Bird flu: China bans imports of bird’s nest from M’sia
SINGAPORE, Mar 20: China has imposed a temporary restriction on imports of bird’s nest from Malaysia, following an outbreak of bird flu in the northeastern state of Kelantan.
The highly contagious H5N1 bird flu virus was first detected on Mar 6 among a few free-range chickens. Eighteen villages in the state capital of Kota Bharu have been affected and almost 25,000 birds – mainly chickens, ducks and geese – were culled.
Following China’s ban, Malaysia’s Veterinary Services Department (DVS) sent letters to the Chinese authorities to explain the situation and the measures being taken to curb the spread of the disease, a report by the New Straits Times daily said.
“We also explained that the chicken and duck (populations) in Kelantan only comprise 0.5 per cent of the total population nationwide,” the newspaper cited DVS as saying. “The production of commercial eggs is fully run outside Kelantan.
“(Finally), the sources of raw clean edible bird’s nest, which are meant for export, are from outside Kelantan. The supply sources can be traced through a system adopted by the department,” it said.
Agriculture and Agro-based Industry Minister Ahmad Shabery Cheek told reporters on Saturday: “Through it, we can identify where the bird’s nest is coming from, which birdhouse, village and state. If it is found there are matters that are not permitted, action will be taken on the affected area without involving its bird’s nest nationwide.”

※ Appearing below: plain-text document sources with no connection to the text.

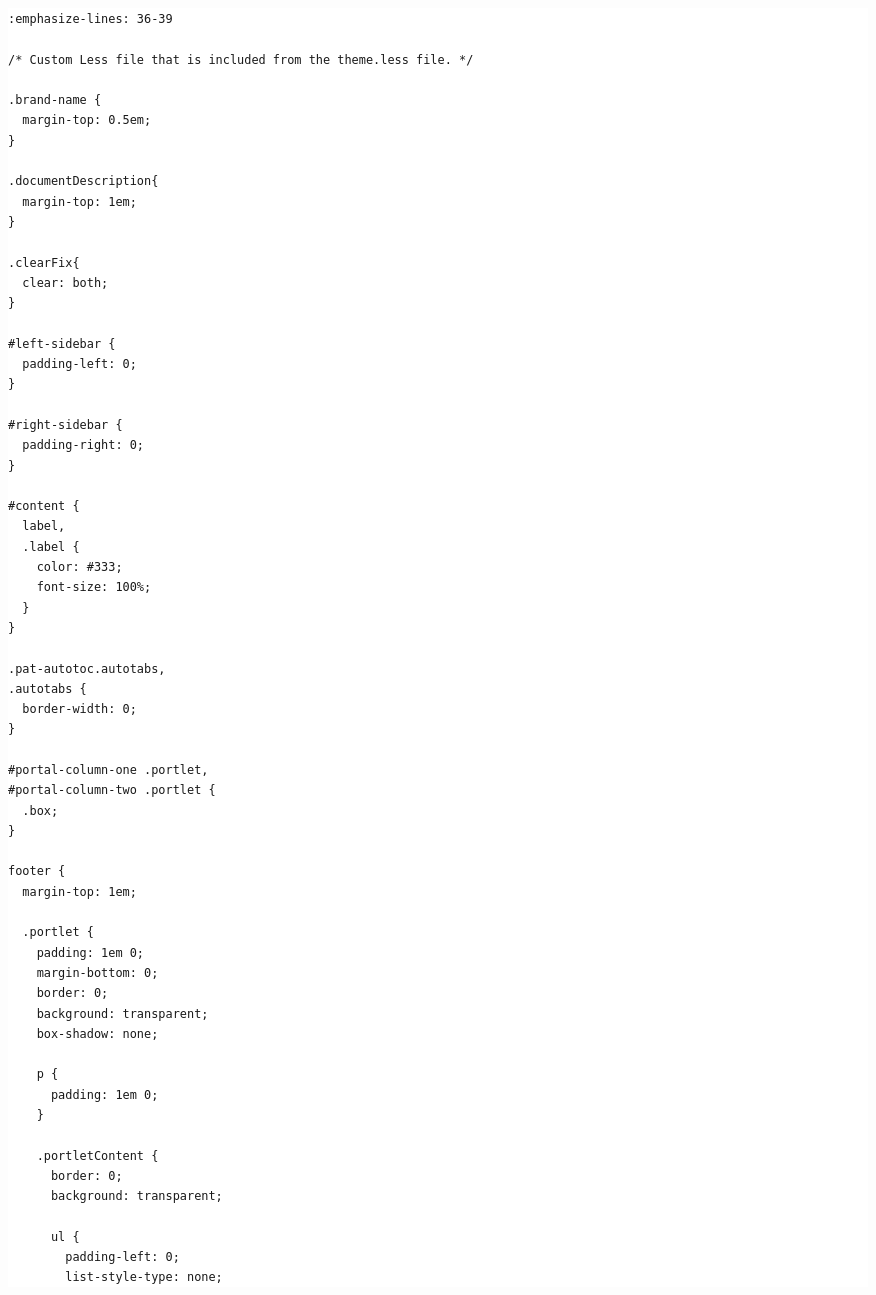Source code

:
 ```{code-block} less
:emphasize-lines: 36-39

/* Custom Less file that is included from the theme.less file. */

.brand-name {
  margin-top: 0.5em;
}

.documentDescription{
  margin-top: 1em;
}

.clearFix{
  clear: both;
}

#left-sidebar {
  padding-left: 0;
}

#right-sidebar {
  padding-right: 0;
}

#content {
  label,
  .label {
    color: #333;
    font-size: 100%;
  }
}

.pat-autotoc.autotabs,
.autotabs {
  border-width: 0;
}

#portal-column-one .portlet,
#portal-column-two .portlet {
  .box;
}

footer {
  margin-top: 1em;

  .portlet {
    padding: 1em 0;
    margin-bottom: 0;
    border: 0;
    background: transparent;
    box-shadow: none;

    p {
      padding: 1em 0;
    }

    .portletContent {
      border: 0;
      background: transparent;

      ul {
        padding-left: 0;
        list-style-type: none;
```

Shabery added that his ministry will send representatives to China to further explain the situation. “There should not be any concern from China or other countries to restrict the export of poultry and bird’s nest from Malaysia,” Bernama quoted him as saying.

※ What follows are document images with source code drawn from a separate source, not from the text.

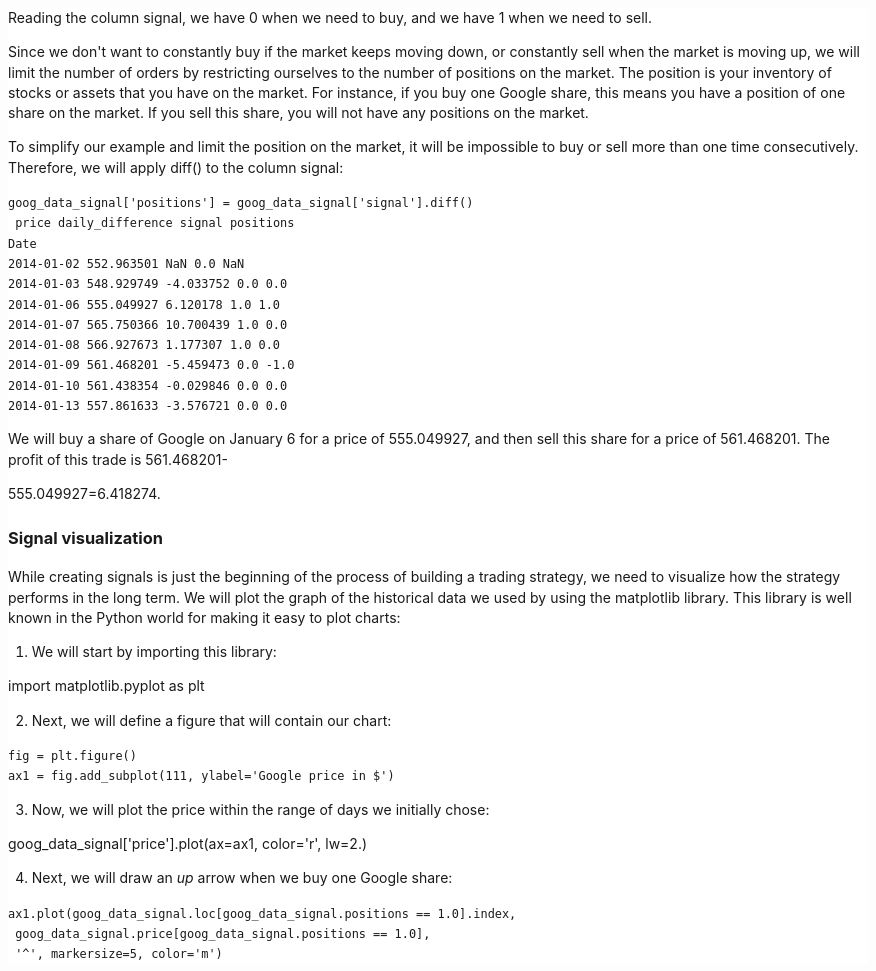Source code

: Reading the column signal, we have 0 when we need to buy, and we have 1 when we need to sell.

Since we don't want to constantly buy if the market keeps moving down, or constantly sell when the market is moving up, we will limit the number of orders by restricting ourselves to the number of positions on the market. The position is your inventory of stocks or assets that you have on the market. For instance, if you buy one Google share, this means you have a position of one share on the market. If you sell this share, you will not have any positions on the market.

To simplify our example and limit the position on the market, it will be impossible to buy or sell more than one time consecutively. Therefore, we will apply diff() to the column signal:

```
goog_data_signal['positions'] = goog_data_signal['signal'].diff()
 price daily_difference signal positions
Date 
2014-01-02 552.963501 NaN 0.0 NaN
2014-01-03 548.929749 -4.033752 0.0 0.0
2014-01-06 555.049927 6.120178 1.0 1.0
2014-01-07 565.750366 10.700439 1.0 0.0
2014-01-08 566.927673 1.177307 1.0 0.0
2014-01-09 561.468201 -5.459473 0.0 -1.0
2014-01-10 561.438354 -0.029846 0.0 0.0
2014-01-13 557.861633 -3.576721 0.0 0.0
```

We will buy a share of Google on January 6 for a price of 555.049927, and then sell this share for a price of 561.468201. The profit of this trade is 561.468201-

555.049927=6.418274.

### **Signal visualization**

While creating signals is just the beginning of the process of building a trading strategy, we need to visualize how the strategy performs in the long term. We will plot the graph of the historical data we used by using the matplotlib library. This library is well known in the Python world for making it easy to plot charts:

1. We will start by importing this library:

import matplotlib.pyplot as plt

2. Next, we will define a figure that will contain our chart:

```
fig = plt.figure()
ax1 = fig.add_subplot(111, ylabel='Google price in $')
```

3. Now, we will plot the price within the range of days we initially chose:

goog\_data\_signal['price'].plot(ax=ax1, color='r', lw=2.)

4. Next, we will draw an *up* arrow when we buy one Google share:

```
ax1.plot(goog_data_signal.loc[goog_data_signal.positions == 1.0].index,
 goog_data_signal.price[goog_data_signal.positions == 1.0],
 '^', markersize=5, color='m')
```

Malaysia exports about RM135 million (US$30 million) of bird’s nest to China a year, according to Shabery.
“The value of the exports is high, therefore, we do not want farmers and entrepreneurs to suffer continued losses,” he said.
Shabery said his ministry was also prepared to consider “a more appropriate form of compensation” for farmers and operators if the outbreak recurs.
“The prices of bird’s nest and the birds go up and down, and it is something the farmers must face as there is no longer a scheme whereby, if the price is low, the government has to pay,” he added.